**WHAT IS NEEDED**
Copy out word for word the part of the records below that opens with the line containing "retirement income strategies, and" and closes with the line containing "Without Mark Chambers, the Crossmen as", including both of those lines. Leave the pictures out of your answer.

(DATASET EXTRACT Opens)

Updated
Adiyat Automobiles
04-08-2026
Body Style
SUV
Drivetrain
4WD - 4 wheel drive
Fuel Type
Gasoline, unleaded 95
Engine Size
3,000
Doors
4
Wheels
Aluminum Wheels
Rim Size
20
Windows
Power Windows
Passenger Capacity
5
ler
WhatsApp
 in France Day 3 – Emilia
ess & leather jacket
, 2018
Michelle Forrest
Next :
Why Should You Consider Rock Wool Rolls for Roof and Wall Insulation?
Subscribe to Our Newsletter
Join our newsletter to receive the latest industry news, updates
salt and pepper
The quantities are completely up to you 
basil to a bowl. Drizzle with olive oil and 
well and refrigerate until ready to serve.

(DATASET EXTRACT Closes)
(DATASET EXTRACT Opens)

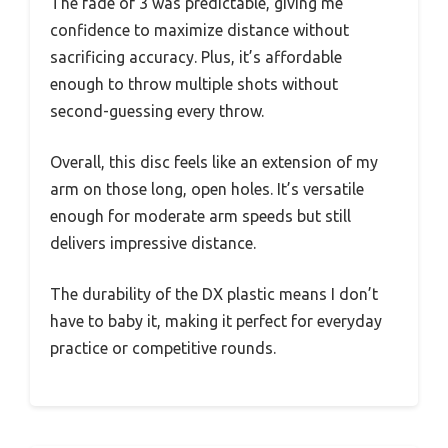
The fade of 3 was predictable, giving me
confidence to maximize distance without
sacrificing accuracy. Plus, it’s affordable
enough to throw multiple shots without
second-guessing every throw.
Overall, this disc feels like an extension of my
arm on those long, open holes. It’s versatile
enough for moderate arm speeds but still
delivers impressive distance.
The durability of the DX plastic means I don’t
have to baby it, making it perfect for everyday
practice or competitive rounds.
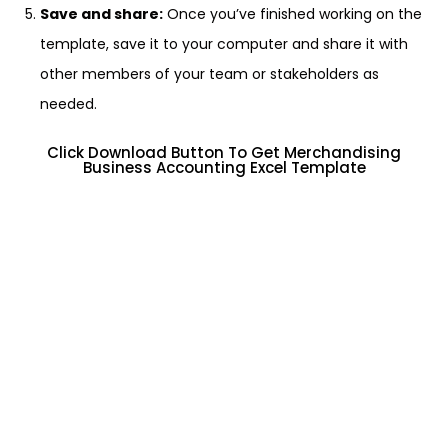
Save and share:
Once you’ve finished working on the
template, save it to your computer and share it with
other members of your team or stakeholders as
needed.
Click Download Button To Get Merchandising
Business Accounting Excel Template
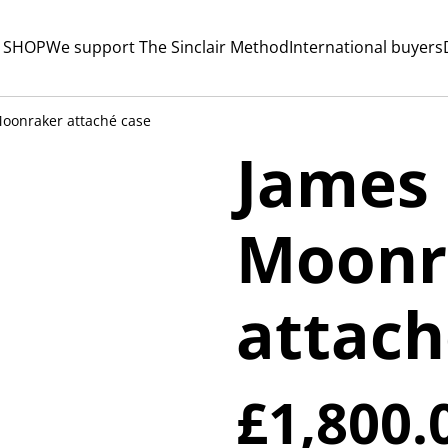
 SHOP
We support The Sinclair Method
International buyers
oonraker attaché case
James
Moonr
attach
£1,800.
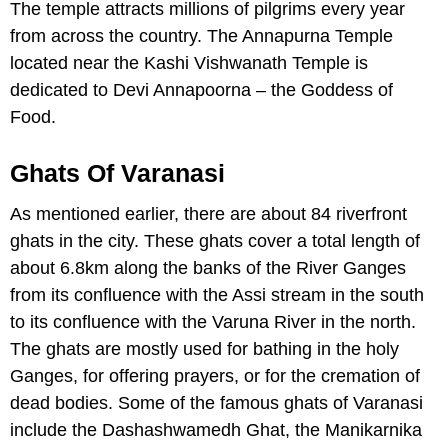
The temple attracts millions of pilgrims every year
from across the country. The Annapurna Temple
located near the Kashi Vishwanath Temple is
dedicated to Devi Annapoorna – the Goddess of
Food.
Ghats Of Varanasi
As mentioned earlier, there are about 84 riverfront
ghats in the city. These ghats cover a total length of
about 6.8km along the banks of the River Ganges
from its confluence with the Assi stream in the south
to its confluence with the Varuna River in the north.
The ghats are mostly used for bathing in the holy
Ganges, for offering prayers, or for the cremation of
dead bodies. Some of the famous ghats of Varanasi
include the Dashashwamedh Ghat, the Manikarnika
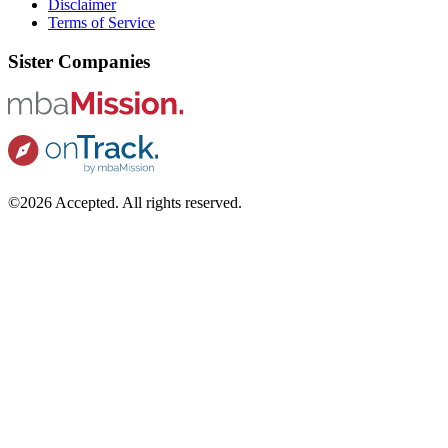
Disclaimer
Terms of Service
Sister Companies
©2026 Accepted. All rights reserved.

(DATASET EXTRACT Closes)
(DATASET EXTRACT Opens)

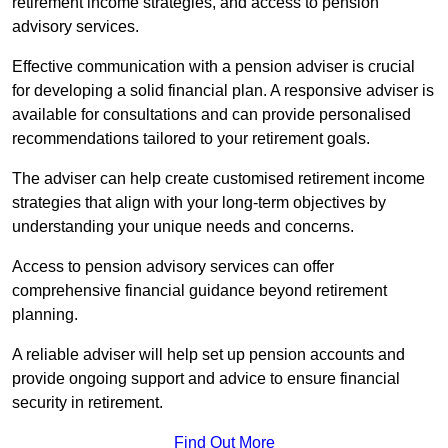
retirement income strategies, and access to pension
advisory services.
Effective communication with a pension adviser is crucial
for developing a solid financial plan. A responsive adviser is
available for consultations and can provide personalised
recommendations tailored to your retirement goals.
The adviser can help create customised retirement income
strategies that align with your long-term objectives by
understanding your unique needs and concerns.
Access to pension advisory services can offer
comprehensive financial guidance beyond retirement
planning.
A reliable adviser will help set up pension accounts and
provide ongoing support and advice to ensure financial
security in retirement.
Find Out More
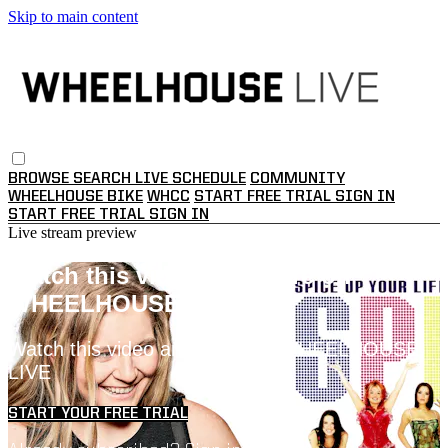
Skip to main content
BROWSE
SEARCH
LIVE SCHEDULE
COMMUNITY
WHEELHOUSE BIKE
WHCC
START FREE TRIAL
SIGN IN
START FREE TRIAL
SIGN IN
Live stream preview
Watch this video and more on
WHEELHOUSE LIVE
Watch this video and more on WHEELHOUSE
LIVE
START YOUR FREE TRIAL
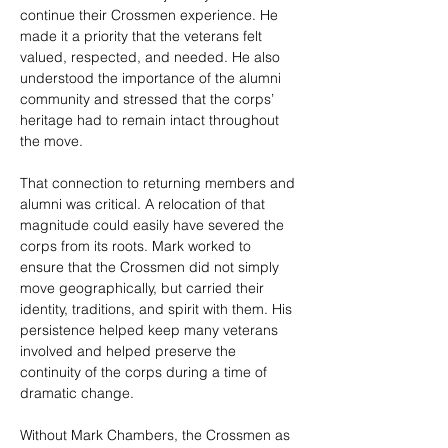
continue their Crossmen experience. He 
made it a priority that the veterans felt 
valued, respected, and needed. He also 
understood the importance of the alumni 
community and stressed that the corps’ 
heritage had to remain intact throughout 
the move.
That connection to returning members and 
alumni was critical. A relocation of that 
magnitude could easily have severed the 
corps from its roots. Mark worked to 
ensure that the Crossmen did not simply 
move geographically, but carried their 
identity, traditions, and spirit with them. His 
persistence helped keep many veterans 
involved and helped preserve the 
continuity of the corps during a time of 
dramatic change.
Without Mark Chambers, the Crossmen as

(DATASET EXTRACT Closes)

**ANSWER AREA**
retirement income strategies, and access to pension
advisory services.
Effective communication with a pension adviser is crucial
for developing a solid financial plan. A responsive adviser is
available for consultations and can provide personalised
recommendations tailored to your retirement goals.
The adviser can help create customised retirement income
strategies that align with your long-term objectives by
understanding your unique needs and concerns.
Access to pension advisory services can offer
comprehensive financial guidance beyond retirement
planning.
A reliable adviser will help set up pension accounts and
provide ongoing support and advice to ensure financial
security in retirement.
Find Out More
Skip to main content
BROWSE
SEARCH
LIVE SCHEDULE
COMMUNITY
WHEELHOUSE BIKE
WHCC
START FREE TRIAL
SIGN IN
START FREE TRIAL
SIGN IN
Live stream preview
Watch this video and more on
WHEELHOUSE LIVE
Watch this video and more on WHEELHOUSE
LIVE
START YOUR FREE TRIAL
continue their Crossmen experience. He 
made it a priority that the veterans felt 
valued, respected, and needed. He also 
understood the importance of the alumni 
community and stressed that the corps’ 
heritage had to remain intact throughout 
the move.
That connection to returning members and 
alumni was critical. A relocation of that 
magnitude could easily have severed the 
corps from its roots. Mark worked to 
ensure that the Crossmen did not simply 
move geographically, but carried their 
identity, traditions, and spirit with them. His 
persistence helped keep many veterans 
involved and helped preserve the 
continuity of the corps during a time of 
dramatic change.
Without Mark Chambers, the Crossmen as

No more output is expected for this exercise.